▸ **DATA SHOWN**
________

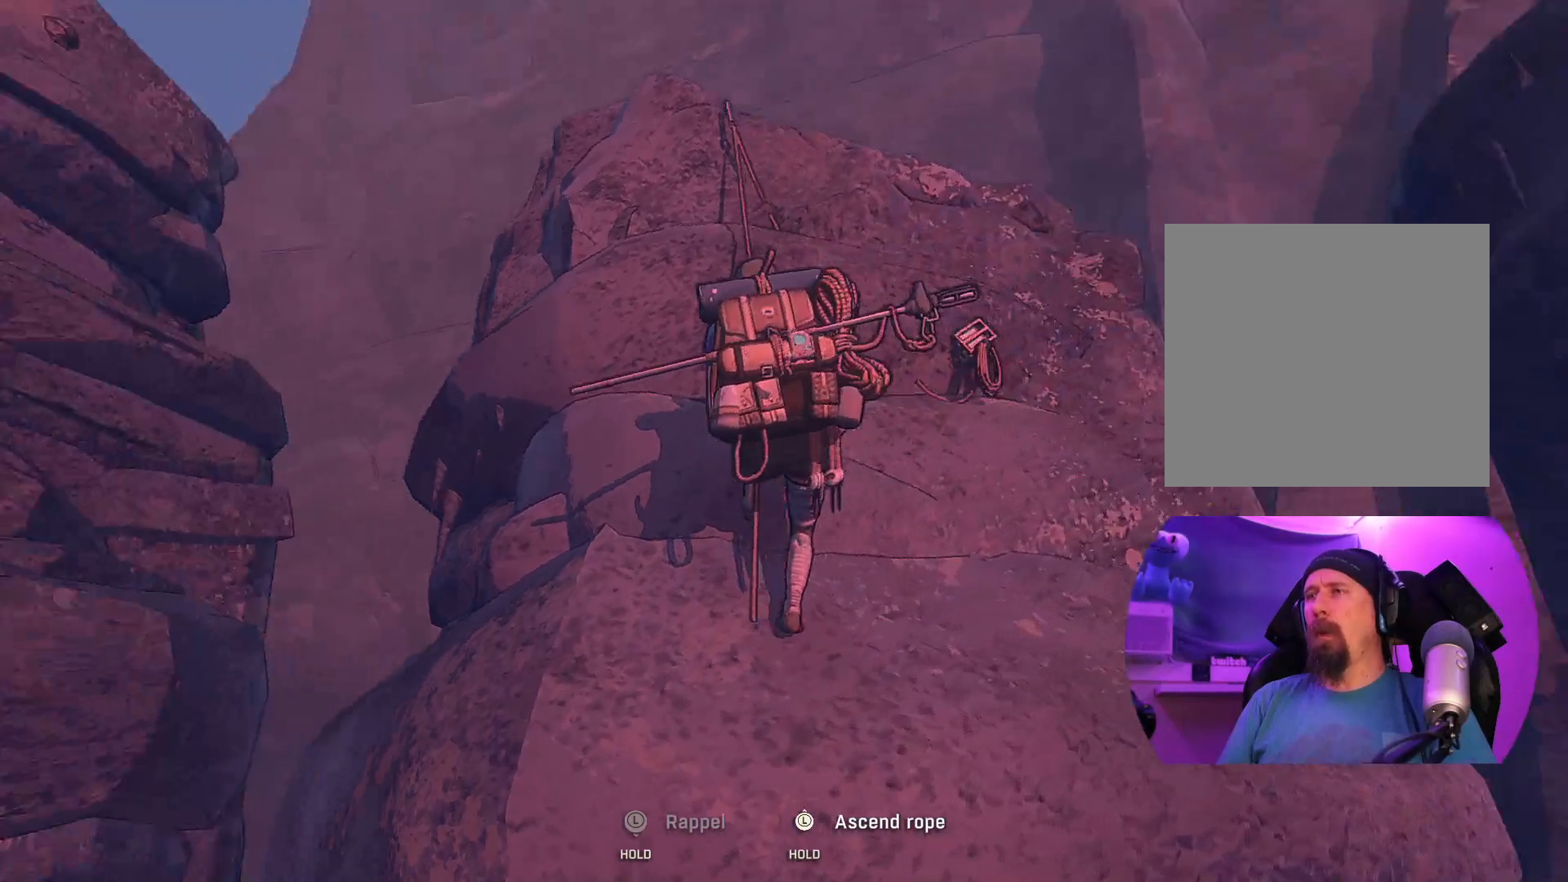
{"buttons": ["R2"], "left_stick": "up-left", "right_stick": "center", "events": [[50, "right_stick", "center"]]}
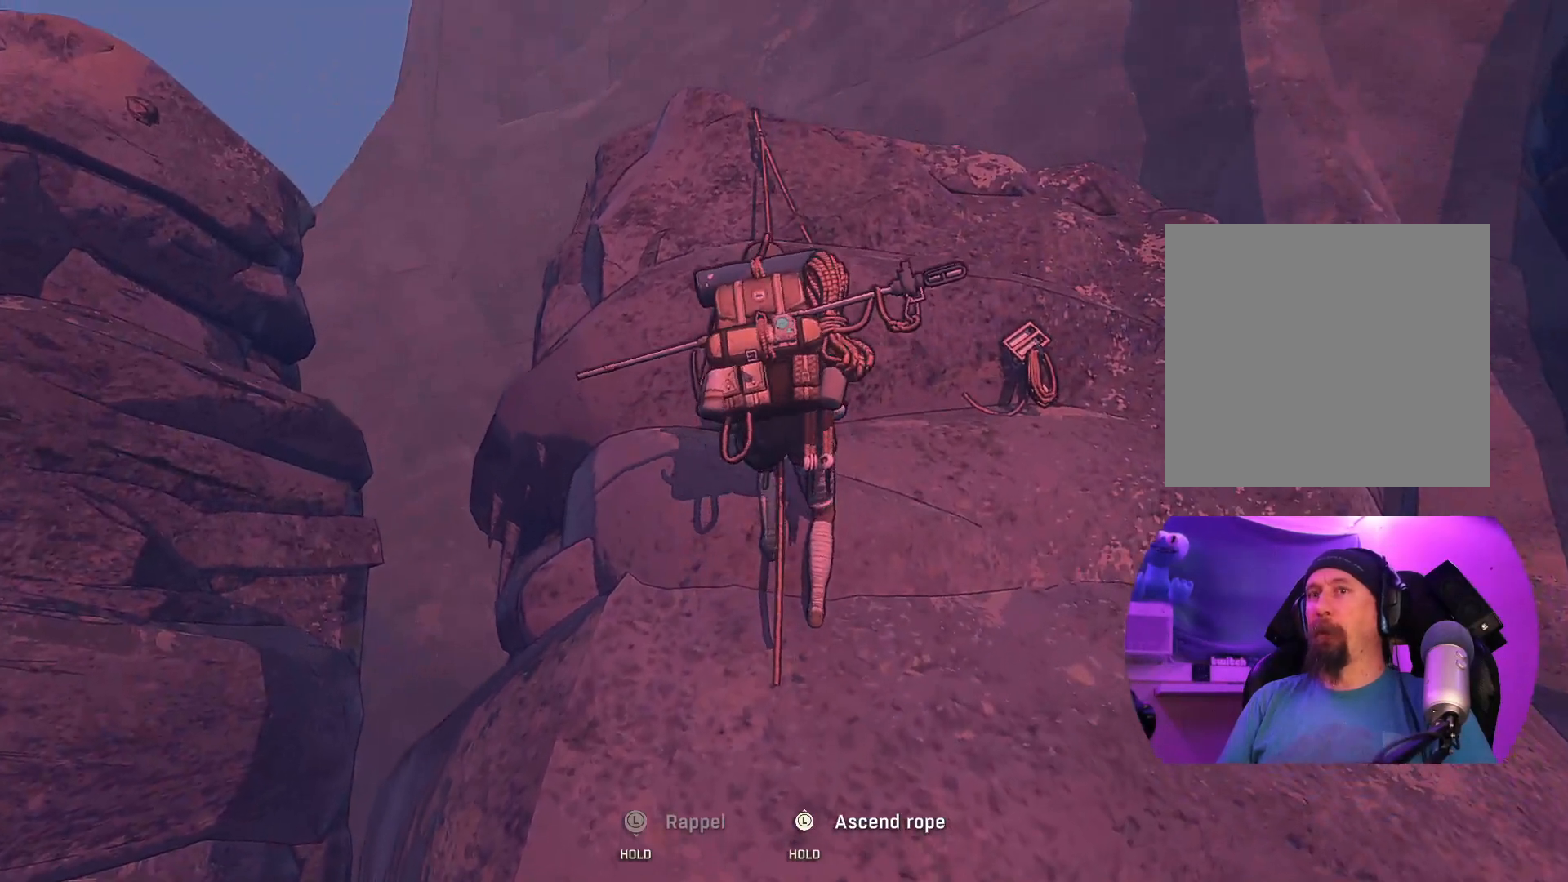
{"buttons": ["R2"], "left_stick": "up-left", "right_stick": "center", "events": []}
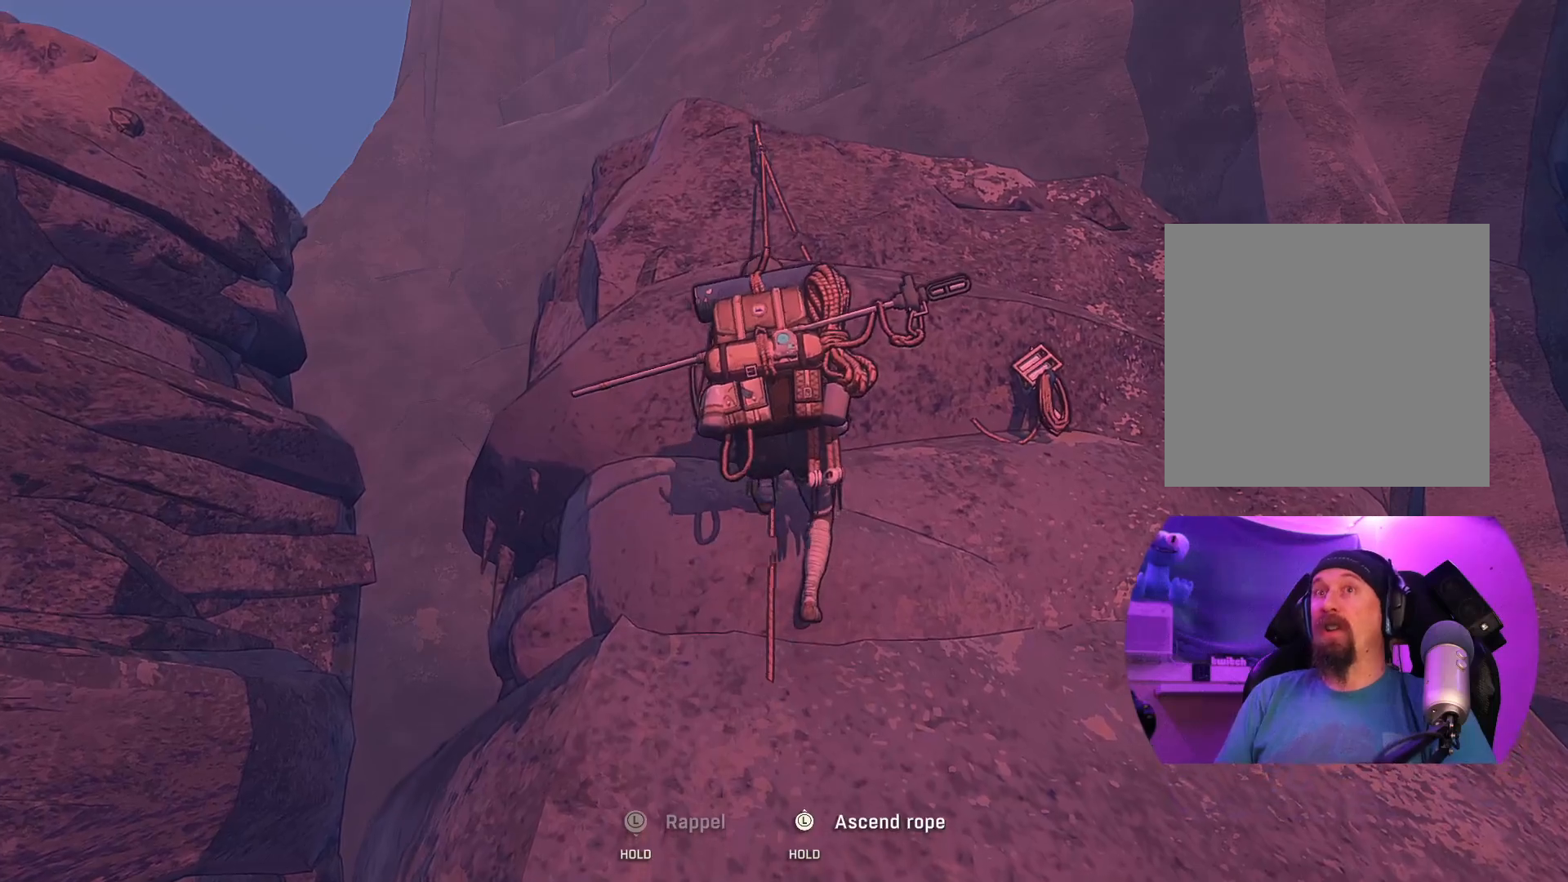
{"buttons": ["R2"], "left_stick": "up", "right_stick": "center", "events": [[267, "left_stick", "up"]]}
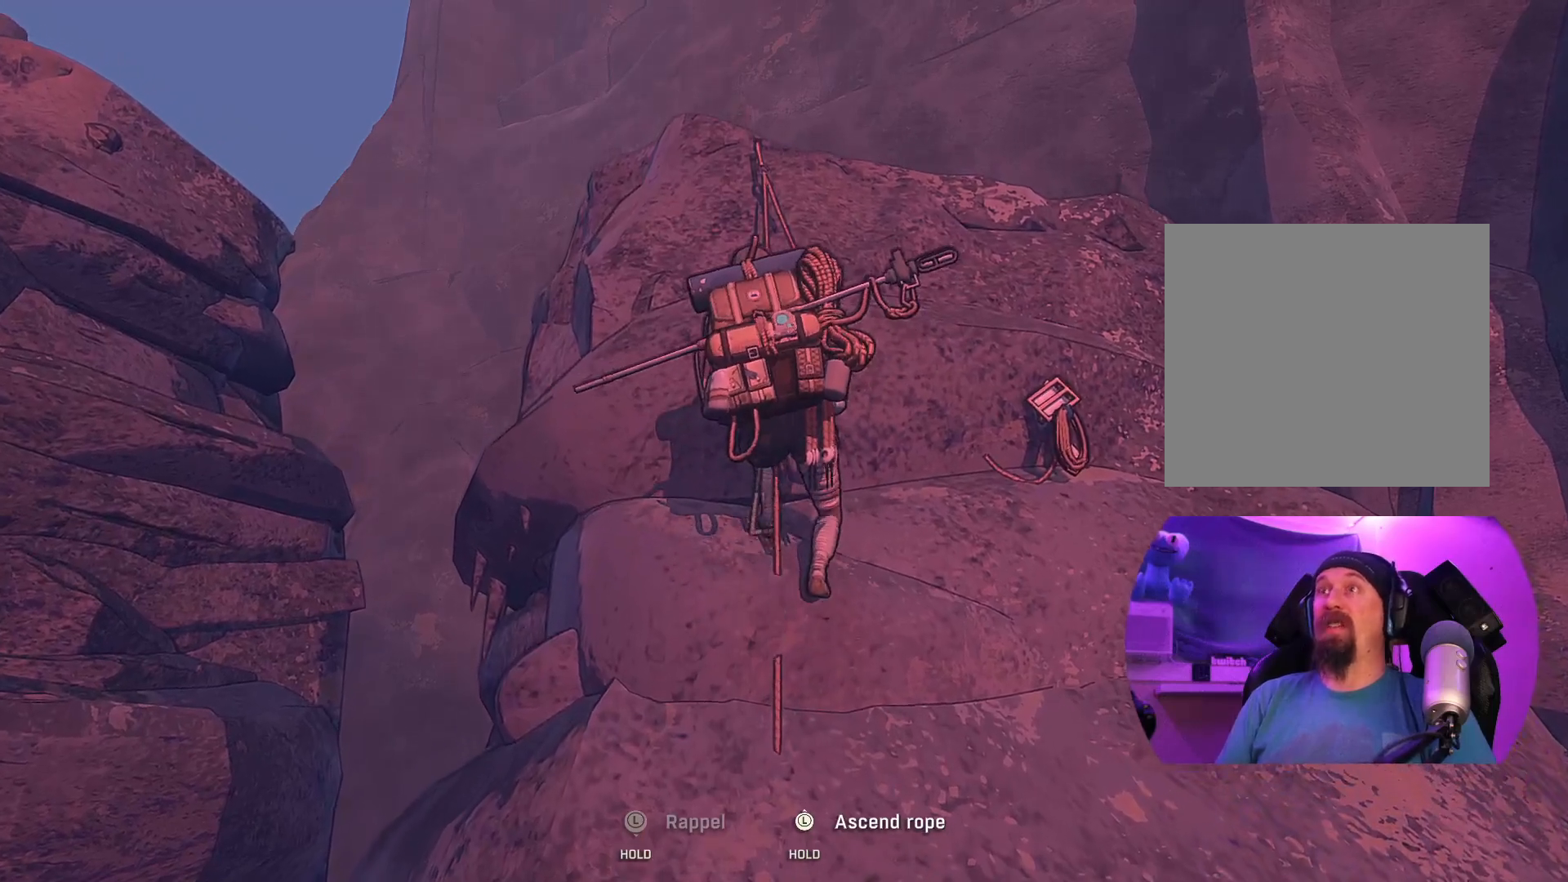
{"buttons": ["R2"], "left_stick": "up", "right_stick": "center", "events": []}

________

▸ **TASK TO COMPLETE**
Go through the listing above and write it all out exactly, leaving out any picture.

▸ **SOLUTION BELOW**
{"buttons": ["R2"], "left_stick": "up-left", "right_stick": "center", "events": [[50, "right_stick", "center"]]}
{"buttons": ["R2"], "left_stick": "up-left", "right_stick": "center", "events": []}
{"buttons": ["R2"], "left_stick": "up", "right_stick": "center", "events": [[267, "left_stick", "up"]]}
{"buttons": ["R2"], "left_stick": "up", "right_stick": "center", "events": []}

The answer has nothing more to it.